■ EXTRAIT:

_ _ _ _ _ _ _

L’action dans la « zone grise » sera le futur terrain privilégié des forces spéciales françaises

Créé en 1992, soit après la fin de la Guerre Froide, le Commandement des opétations spéciales [COS] a surtout à agir dans des environnements instables et à faire face, les plus souvent, à des adversaires « irréguliers », comme le sont, par exemple, les groupes armés terroristes. Or, le retour de l’hypothèse d’un engagement de haute intensité ainsi que les modes d’action dits « hybrides » changent la donne…

Aussi, les forces spéciales françaises devront évidemment s’adapter à ce nouveau contexte, caractérisé par le continuum « compétition/contestation/affrontement » que le général Thierry Burkhard, le chef d’état-major des armées [CEMA], a décrit dans la « Vision stratégique » dévoilée en octobre dernier, tout en négligeant pas le contre-terrorisme.

Celui-ci, écrit le colonel Laurent Bansept, dans une note de l’IFRI [.pdf], devrait « rester dans les prochaines années une mission essentielle des
forces spéciales françaises », lesquelles « y mettront en œuvre les savoir-faire éprouvés, bâtis au cours des quinze dernières années, qui vont du ciblage des IHV [individus à haute valeur] par des moyens cinétiques jusqu’aux actions dans les champs immatériels et cognitifs ».

Cela étant, dans la compétition « stratégique » actuelle, ces savoir-faire seront toujours déterminants, ne serait-ce que, par exemple, pour contrer des groupes armés irréguliers instrumentalisés par des puissances hostiles, ce que le colonel Bansept appelle la « milicianisation de la guerre ». Ainsi, selon lui, « les opérations spéciales devront aussi permettre de mieux connaître ces acteurs pour les contrer ou, à l’inverse, pour soutenir ceux pouvant contribuer à nos intérêts ».

Mais, dans le même temps, les forces spéciales auront aussi à agir dans la « zone grise militarisée », où certains « compétiteurs » développent des stratégies hybrides qui « demeurent sous le seuil de l’agression armée caractérisable en droit international », afin de contourner les mécanismes de sécurité collective et faire avancer leurs intérêts.

« Leur manœuvre peut relever aussi bien d’opérations non cinétiques de déstabilisation [par intoxication informationnelle, cyberattaque, sabotage économique, etc.] que d’actions paramilitaires par le truchement d’intermédiaires, rendant l’ensemble difficilement détectable et lisible pour l’adversaire comme pour les observateurs », note le colonel Bansept, pour qui « l’action dans la ‘zone grise’ apparaît comme le futur terrain privilégié des opérations spéciales ».

_ _ _ _ _ _ _

■ DONNÉES ENREGISTRÉES:
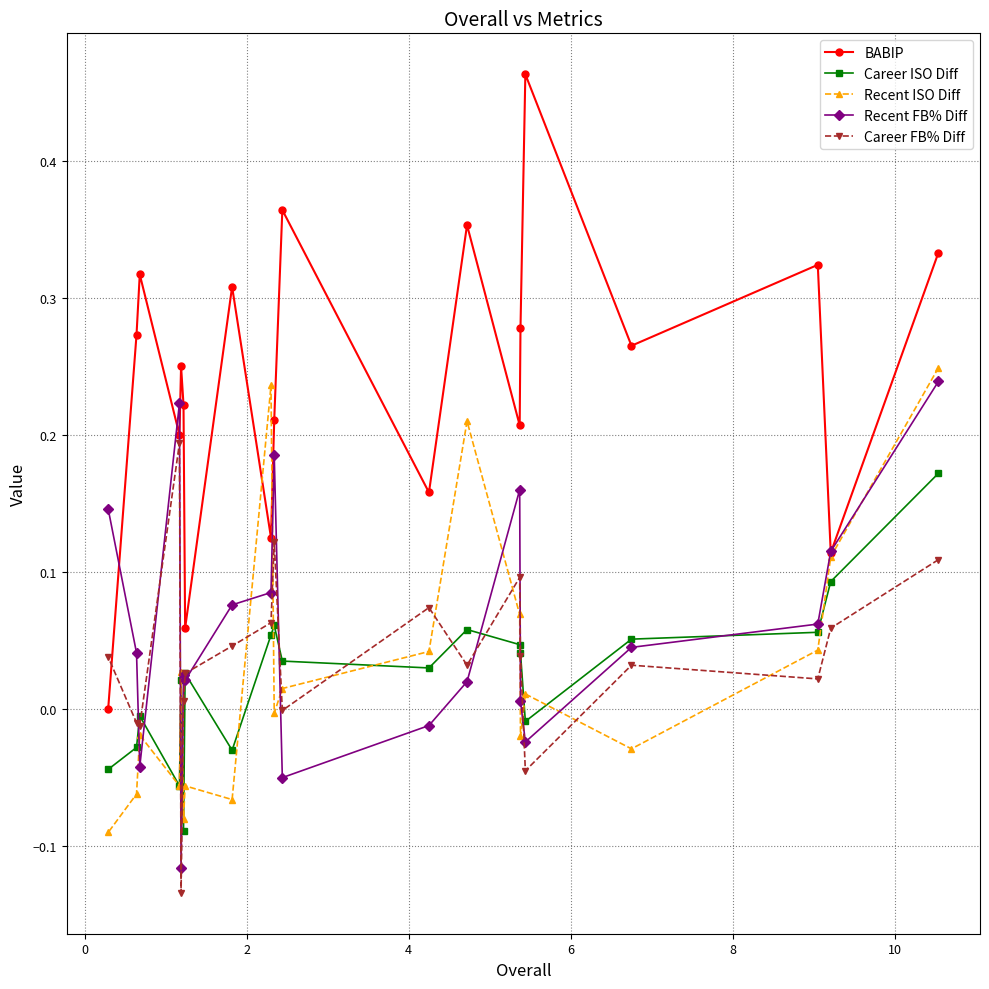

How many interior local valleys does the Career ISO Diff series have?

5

_ _ _ _ _ _ _

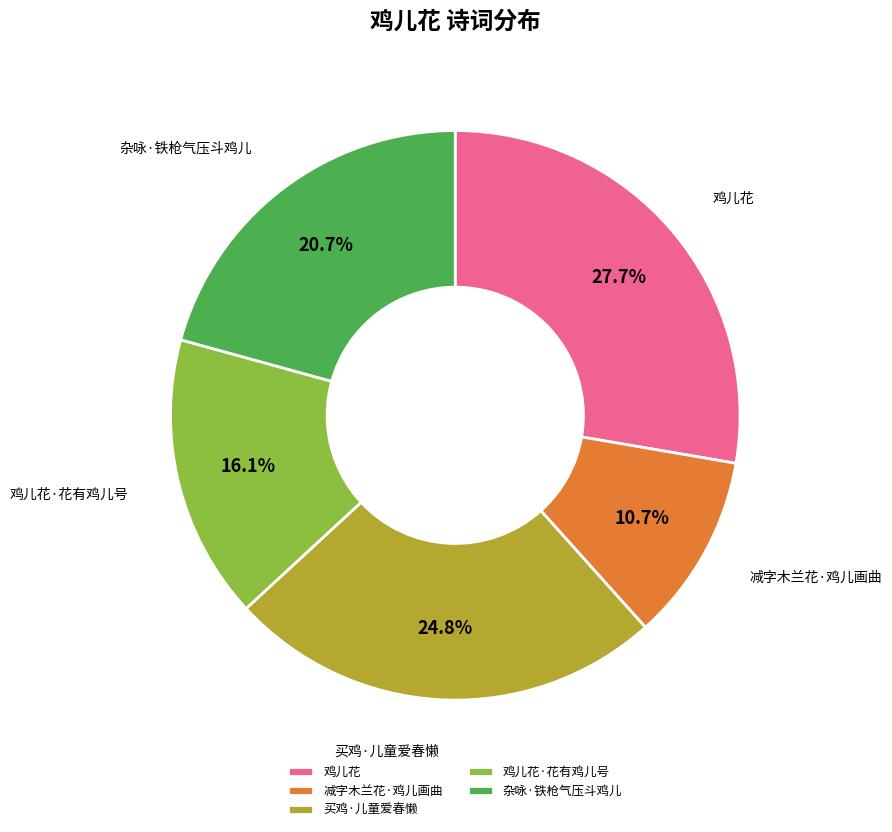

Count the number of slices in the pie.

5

_ _ _ _ _ _ _

■ LISTE DES TÂCHES:
(A) Répondez à ces questions sur l'extrait consacré aux forces spéciales françaises :
(i) En quelle année le Commandement des opérations spéciales a-t-il été créé ?
(ii) Quand le général Thierry Burkhard a-t-il dévoilé sa « Vision stratégique » ?
(iii) Par quelle expression le colonel Bansept désigne-t-il l'instrumentalisation de groupes armés irréguliers par des puissances hostiles ?
(B) Rédigez la suite de l'extrait consacré aux forces spéciales françaises, après sa dernière phrase.
Les enregistrements forment un matériau distinct de l'extrait.

■ RÉPONSES AUX EXERCICES:
(A)
(i) En 1992.
(ii) En octobre dernier.
(iii) La « milicianisation de la guerre ».

(B)
La Vision stratégique insiste paticulièrement sur ce point, en suggérant que les forces françaises doivent s’approprier de tels modes opératoires « hybrides » dans le « respect des principes qui fondent nos actions » afin qu’elles soient en mesure de les contrer. Plus précisément, selon le général Burkhard, pour qui il s’agit de « gagner la guerre avant la guerre », il est nécessaire qu’elles soient en mesure de « contribuer à la connaissance des capacités et des intentions des différents compétiteurs et de proposer en permanence des options militaires pertinentes au décideur politique », de « contribuer à lever l’incertitude et empêcher l’imposition d’un fait accompli » et de « détecter les signaux faibles qui permettent d’anticiper la bascule vers l’affrontement ». De telles tâches pourraient donc revenir au COS.

C’est, en tout cas, ce qu’avance le colonel Bansept. Dans les « zones grises », les opérations spéciales y ont « d’abord pour objet de tester et de lever les doutes sur les intentions exactes de l’adversaire et d’imputer l’agression », explique-t-il. Et d’ajouter : « Ces actions peuvent ensuite permettre de rompre l’escalade, même temporairement, et contribuer à décourager son entreprise », leur succès reposant « avant tout sur la surprise, l’hétérodoxie des modes d’actions et la maîtrise des risques, offrant une réponse graduée et flexible au décideur politique ».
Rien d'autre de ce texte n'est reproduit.